Changing the dummy indices in the second term leads to

[C_{(2)},X_{n} ] = ( g_{ij}f_{jnk} + g_{jk}f_{jni} ) X_{i}X_{k}

It follows from Eq(R) that the LHS is identically zero, i.e.,

[C_{(2)}, X_{n}] = 0, \ \ \forall {n}

Thus, according to Schurs lemma, C_{(2)} is a multiple of the identity in any irreducible representation.

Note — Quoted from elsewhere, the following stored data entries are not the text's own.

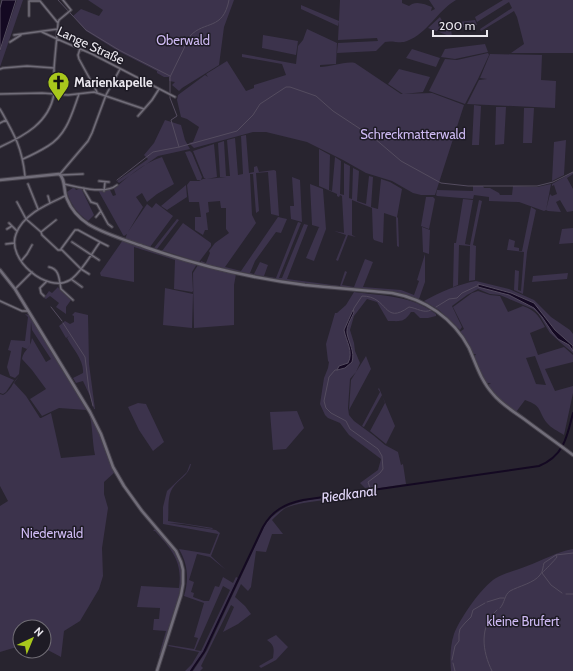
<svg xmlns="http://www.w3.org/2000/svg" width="573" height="671" font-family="Cabin,sans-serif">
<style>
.green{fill:#3c334c;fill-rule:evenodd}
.water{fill:#140922;stroke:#544c5f}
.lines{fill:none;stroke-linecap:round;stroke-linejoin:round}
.stream{stroke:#544c5f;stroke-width:1}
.canal{stroke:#140922;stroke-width:2}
.minor-casing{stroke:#45414b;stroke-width:3.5}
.secondary-casing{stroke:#45414b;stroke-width:4.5}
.minor{stroke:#716d79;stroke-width:1.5}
.secondary{stroke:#716d79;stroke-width:2.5}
.labels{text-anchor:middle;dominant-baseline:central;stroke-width:3;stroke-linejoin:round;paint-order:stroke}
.park-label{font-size:13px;fill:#cebaf3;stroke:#1e1b25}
.street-label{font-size:13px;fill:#eae7ee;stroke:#1e1b25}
.poi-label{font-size:13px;font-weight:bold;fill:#eae7ee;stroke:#1e1b25;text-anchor:start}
.water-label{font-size:14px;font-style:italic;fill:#e1d5f8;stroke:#1e1b25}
</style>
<rect width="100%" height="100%" fill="#28242f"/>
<path class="green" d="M17,0H23L0,67V51Z
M88,0H234L224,27L219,65L182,88L179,91L172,85L175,82L169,81V77H164L157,73V71L118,51L86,31L73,16L81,9L99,16L103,10Z
M340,0H402V3L409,6C415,0 425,4 432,7L431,11L435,9L429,0H456C437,11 428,33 407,41C400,44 393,40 385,42L376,51L337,53L338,43L378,41L377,38L338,40Z
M503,0H573V53H511L524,44L517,17L514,11L481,31L480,29L512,8L509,2L477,22L475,17Z
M301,5L339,21L338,26L301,9Z
M440,17L444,24L475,20L477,25L451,29L452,37L428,28Z
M307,29L337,43L336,64L320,65V67C331,67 345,61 355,63L401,94L432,93L464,105L435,195H421L413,193L392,181L366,173L343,160L307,142L266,132H253L194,148L189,143L193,142L199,127L187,119L181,117L177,100L178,95L205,75L208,77L206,74L227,61L246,91L254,88V85L286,75L282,64L242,57V54L296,64L298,46L303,40Z
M263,35L298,41L296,55L262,48Z
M485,44L488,52L455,59L441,57L445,49Z
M412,49L440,58L436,67L406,58Z
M488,53L489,55L478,79L465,104L429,91L445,59L457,60Z
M490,54L542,55L541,80L556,81L555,108L467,104L479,80L487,79L480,78Z
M399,69L430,77L423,92L403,94L388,84Z
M474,105L481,106L479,145H472Z
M496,107H506L504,144L495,145Z
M524,108H534L532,143H523Z
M165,120L181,125L185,140L190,149L158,156L119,183L117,181L148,159L144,155L154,143Z
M246,135L249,173L254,172V167L257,166L259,172L274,170L276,171L279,216L271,214L268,172L256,173L259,211L256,213L253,174H250L252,215L256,223L225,267L241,271L278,217L287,219L281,233L276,232L255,261L250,273L254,274L260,262L268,265L264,276L276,278L298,222L301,223L279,278H282L304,224L308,225L287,279L340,286L345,271L347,272L342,285L354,287L365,259L373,262L363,287L401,290L414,295L419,281L417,280L425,254V282L419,299C387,289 354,289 322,286C281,281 241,272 201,263V261L206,263L210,253L209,251L215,243L229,233L226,229V208H221L220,201L208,202L209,212L206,213L208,230H205L203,235L195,230V217H201L199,202H189L187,185L190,181H199L203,179H206L204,178L193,151L214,144L217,177L207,179L226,177H220L218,143L224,141L226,176H230L227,140L235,138L238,175L243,174L241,136Z
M566,140L564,175L552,181L554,142Z
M319,149L330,155L329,190L332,191L335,157L341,161L340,194L344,195V163L350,166L349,198L352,199L353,168L359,171L357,201L366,204L369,176L373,177L371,207L378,209L381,179L390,182L402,189L397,217L398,218L399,247L397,246L396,217L384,213L383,243L374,240L373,238L372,208L352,200V235L356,237L348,235L338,261L336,260L346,235L334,231L344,233L342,196L340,195L339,197L337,196V194L319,186Z
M190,151L192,153L202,177L201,180H197L185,152Z
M162,157L174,184L157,194L147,202L142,193L136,197L143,207L128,232L147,204L152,208L156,203L173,216L150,247L154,248L177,219L179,220L157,249L162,251L183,223L211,243V246L199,262L125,239L127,234L124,236L123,235L98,190H110L113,196L116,195L114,189C127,177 144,163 162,157Z
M573,172V174L567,178L573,189V211L567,212L560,200L556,202L561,212L548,211L546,210L550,194L552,196L557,194L554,185L552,186V184Z
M292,177L300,180L302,222L291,219L290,206H294Z
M310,184L323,189L326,229L312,225Z
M551,184L546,210L544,211L519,202L489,201V197L474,195L473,199L437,196L436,195L437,190L473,191V186H483L484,188H490L499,193L500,195H512L513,186L537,187Z
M186,185L187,197L167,210L161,206Z
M74,187L76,190L81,188L94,215L88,221C77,213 71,205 67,192Z
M426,197H433L435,199L429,229L421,226Z
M463,199L473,200L465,244L470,245L479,200L482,201L473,245L476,246L475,280L469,281L470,246L459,245L458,285L453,287L454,243H456Z
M531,207L536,210L527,252L523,294L514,290L515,270L519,271L518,290L521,291L524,252L507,250L509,239L515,241L514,247L519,248V251H522Z
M319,227L326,229L314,261L306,258Z
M422,227L430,230L429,254L423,252Z
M573,228V243L559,244L562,229Z
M123,240L197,264L192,272L193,291L192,292L174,289L175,260L134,247V282L101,276L100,273Z
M198,265L236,274L234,285V325L194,328L193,273Z
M568,273L567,279L532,282L533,276Z
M476,281L509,289L534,300L551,317L570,330L573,334V353L561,343L550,333L538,313L533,309L500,295L490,294L478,289L467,295L452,306L462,327L460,330L439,310L424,301C440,292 459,284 476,281Z
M58,287L60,290L71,300L66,307V314L56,307L59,303L50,296L46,299L44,298L49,291L52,293Z
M165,288L193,294L192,328L163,325Z
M478,291L490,295L500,296L508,312L523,306C536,311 538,315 545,327L530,333L538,355L564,347L573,355V362L545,369L555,391L573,386V393L564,435C558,431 551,428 547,423C538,412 543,406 525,400L516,412L500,400L488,385L491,383H486L485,381L474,357L476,354H473L461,334V331L464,329L453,307L472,293ZM535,356L546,385L536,384L526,358Z
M354,292C383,296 411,295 436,314V316L428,318H420L414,312H411C404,323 400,321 388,321L377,302L367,299L354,316L350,330L354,343L355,351L360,363L356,372L350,379L348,408L349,415L354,421L373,435L385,445L398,452L401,465L403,464L406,484L373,489L372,487L365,488L360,483L378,470L381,459L349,435L340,423L328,418L325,415L320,404L324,378L328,368L329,362L328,361L326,344L335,313H337L346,305Z
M75,312L88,315L89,364L95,409H94L90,396L83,381L76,383L73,378L83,373C84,360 73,349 67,338L69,336L66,338L59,326L65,321L70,324L74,322V316L72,315Z
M25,314L29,315L30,318H31L87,410L59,408L42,416L30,399L46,389L32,370L22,359C24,349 30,350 32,338L46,362L51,359L32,330L31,322L30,345L27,349L22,347L19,374L15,378L10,376L7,367L11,351L8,350L11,340L25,341L28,317Z
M366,356L371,369L349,410L351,380Z
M0,374L14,380L6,392L3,394L0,393Z
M19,376L14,383L26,396L40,418H41L51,413L61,458L95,455C92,441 93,426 89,413L98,428L115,472L104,482V494L108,508L102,548L103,576L99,589L80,621L64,631L61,657L44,648V627H20V646L0,652V506L8,501L0,486V394L3,395C10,392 13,382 19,376Z
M379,388L395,426L386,444L370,431L385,403L382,395L364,427L362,426L380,392L378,389Z
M138,403L146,404L164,442L153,451L139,430L128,407Z
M297,411L304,428L286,449L273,450L270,412Z
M190,464H191C189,476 178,479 172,489C167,498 169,511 168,521L213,528L212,529L184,524L168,523L216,530L220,533L211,556L226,570L210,557L197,554L189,580L194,582L191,592L194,593L193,597L204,601H209L215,586L219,587L223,577L233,583L236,577L238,578L205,649L190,671H185L192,664L199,652L168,646L169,645L194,649L198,638L194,637L204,603L184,596C189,580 188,564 179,549L210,554L218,534L163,524V507L167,491L187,472ZM223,586L230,590L201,651L195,650Z
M356,494L357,497C339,499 298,501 284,509C280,512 276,516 272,520L283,534H272L266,552L256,551L251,587L248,591L241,584L235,597L245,606L251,614L238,624L223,632L234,607L231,605L201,666L203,668L200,671H193L207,650L265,525C284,497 326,498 356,494Z
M155,529C187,555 186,576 174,612C170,626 166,640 161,654L159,655L166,631L153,630L154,619H159L160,608L137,607L141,586L179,588C183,561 171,549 155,531H153Z
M573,549V671H451C450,659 450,646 454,634C459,620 482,586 496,578C505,573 517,570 527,566C543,560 557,552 573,549Z
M276,635L288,647L276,660L261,668L259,666L273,658C274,649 275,646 267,640Z"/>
<path class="water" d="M2,0H16L0,50V8Z
M478,284L511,293L534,303L555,330L573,346V351L569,345L558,339L552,332L542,317L534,308L509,295L478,287Z
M353,310L354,312C352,318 346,326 347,333C349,344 355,351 352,362L345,368L337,370L339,366L348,363C354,352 346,341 344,330Z"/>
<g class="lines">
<path class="stream" d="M58,0L86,30L119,50L170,76
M179,147L171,120L177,116L170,98V77L190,36C205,20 223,31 229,0
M117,180L153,152L179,147L237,131L253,115L260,104L286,87H290L316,96L333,111L374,138L401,161L441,183L468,186H537L553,182L573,172
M51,307L62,321
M436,307L449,299L457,298L462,293L477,286
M353,311L354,308L362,296C389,296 383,326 409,307C417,308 424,314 431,310
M63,323L85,357L89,390L93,406
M337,370H335L329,377L324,401L326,408L331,413L346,421L350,429L378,449L382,456L383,469L380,473L368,482L370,488L367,491
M562,593L551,585L542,573C545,570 554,561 557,557L556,555L573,553
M566,594H573
M487,602L500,598H504
M500,608C505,603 504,595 510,591C519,586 534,583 540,575C543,572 543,566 544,563L556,555
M452,660L455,646L459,641V634L460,629L465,623L471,617L473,610L485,603
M453,663L455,671
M492,671C482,651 479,626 497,610"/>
<path class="canal" d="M191,671L204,652L263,527C272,511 284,504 303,500L539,466C564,456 567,437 573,413"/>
<defs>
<path id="minor" d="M29,16V1H40L58,23
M42,32L57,39L92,54L175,97
M14,35L58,29
M10,42L21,35
M80,49L78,55L79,59L97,92
M0,69L3,68L27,66L54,68
M0,94L42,93L68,95L94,92L144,109
M0,109C14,134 22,147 25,176
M138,116L152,100L159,89
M0,123L6,120
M0,147C24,136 49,123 54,94C55,86 54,77 54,69C55,54 57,38 58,23L59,20L71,10L63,0
M23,159C32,155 40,151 48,146C67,135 72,113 79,94
M60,174L88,141L92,133L106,95L120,69
M61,175L83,174
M99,181L109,182
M28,184L38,209
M64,184C78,187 105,195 117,185
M84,188V190L91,202L97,204L108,224L112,227
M104,191L105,182
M48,196L50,203
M65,196C48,204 23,214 16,234C6,259 47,294 70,280C81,273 92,253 100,242L78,230H75L61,249L81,269L89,274
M17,202L26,219L41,232L56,220
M96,217L101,211
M9,223L17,231
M7,229L12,226
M41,232L42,235L58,250H61
M72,242L99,260
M100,242L108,246
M6,244L14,243
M22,260L27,254L32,245
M49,267C60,269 59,280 61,289L73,300
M71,279L82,287
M15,289L32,272
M44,296L41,293L40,288L47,281
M0,301L22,311H28"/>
<path id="secondary" d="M0,180L59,174C66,179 63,191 67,199C71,209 79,218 88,224C104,234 128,241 145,247C196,265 251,278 305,285C334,288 363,290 392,293C425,299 453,318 469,348C476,364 481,381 493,394C501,404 513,411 524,419C540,431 557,443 573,455
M0,270L15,289L90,412L101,434L113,467L124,486L142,511L176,551L181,562L183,570V584L181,595L157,671"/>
</defs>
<use href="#minor" class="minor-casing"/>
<use href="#secondary" class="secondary-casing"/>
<use href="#minor" class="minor"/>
<use href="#secondary" class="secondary"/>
</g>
<defs>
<symbol id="church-pin" viewBox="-11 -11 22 30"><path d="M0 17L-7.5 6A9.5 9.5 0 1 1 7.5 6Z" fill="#a8c71c" stroke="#1e1b25"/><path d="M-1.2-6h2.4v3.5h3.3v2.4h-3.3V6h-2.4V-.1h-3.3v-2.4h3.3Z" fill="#111"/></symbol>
</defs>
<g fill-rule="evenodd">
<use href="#church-pin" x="46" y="70" width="25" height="34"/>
</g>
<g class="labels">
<g class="park-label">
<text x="183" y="40">Oberwald</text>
<text x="413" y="134">Schreckmatterwald</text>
<text x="52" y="533">Niederwald</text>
<text x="523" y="621">kleine Brufert</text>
</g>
<g class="street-label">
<text transform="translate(91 45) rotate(25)">Lange Straße</text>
</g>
<g class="poi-label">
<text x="74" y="82">Marienkapelle</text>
</g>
<g class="water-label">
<text transform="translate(349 494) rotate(-8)">Riedkanal</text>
</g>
</g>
<g transform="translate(32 639) rotate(44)"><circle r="19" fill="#1e1b25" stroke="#706d75"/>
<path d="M0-3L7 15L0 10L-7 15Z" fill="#a8c71c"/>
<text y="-6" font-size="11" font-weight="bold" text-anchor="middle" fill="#eae7ee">N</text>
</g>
<path d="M433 30v6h54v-6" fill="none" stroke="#eae7ee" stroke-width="2"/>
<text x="439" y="30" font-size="12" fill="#eae7ee" stroke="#1e1b25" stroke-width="3" paint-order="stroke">200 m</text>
</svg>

For compact, semi-simple or simple Lie algebras like su(3), the Cartan metric can be diagonolized, i.e.,

g_{ij} = c \delta_{ij}

This means that the structure constant is totally antisymmetric. In this case, it is trivially obvious that

[C_{(2)}, X_{n}] = c ( f_{ink} + f_{kni}) X_{i}X_{k} = 0

***************

***:
In the non-abelian gauge theories, one takes the Lagrangian for gauge field as

\mathcal{L} = - \frac{1}{2} g_{ij}F_{i\mu \nu}F_{j}^{\mu\nu}

for some real symmetric and constant matrix g_{ij}. In order for this Lagrangian to be locally gauge invariant, the matrix g_{ij} must satisfy the identity of Eq(R).
We can also show that this identity restricts the possible gauge group to be compact (semi-)simple Lie group. This is why I described that identity as "very" important.

regards

sam

 

[torehan]

Thanks for the detailed information. As a newbie of Group Theory, I need all info that i can get.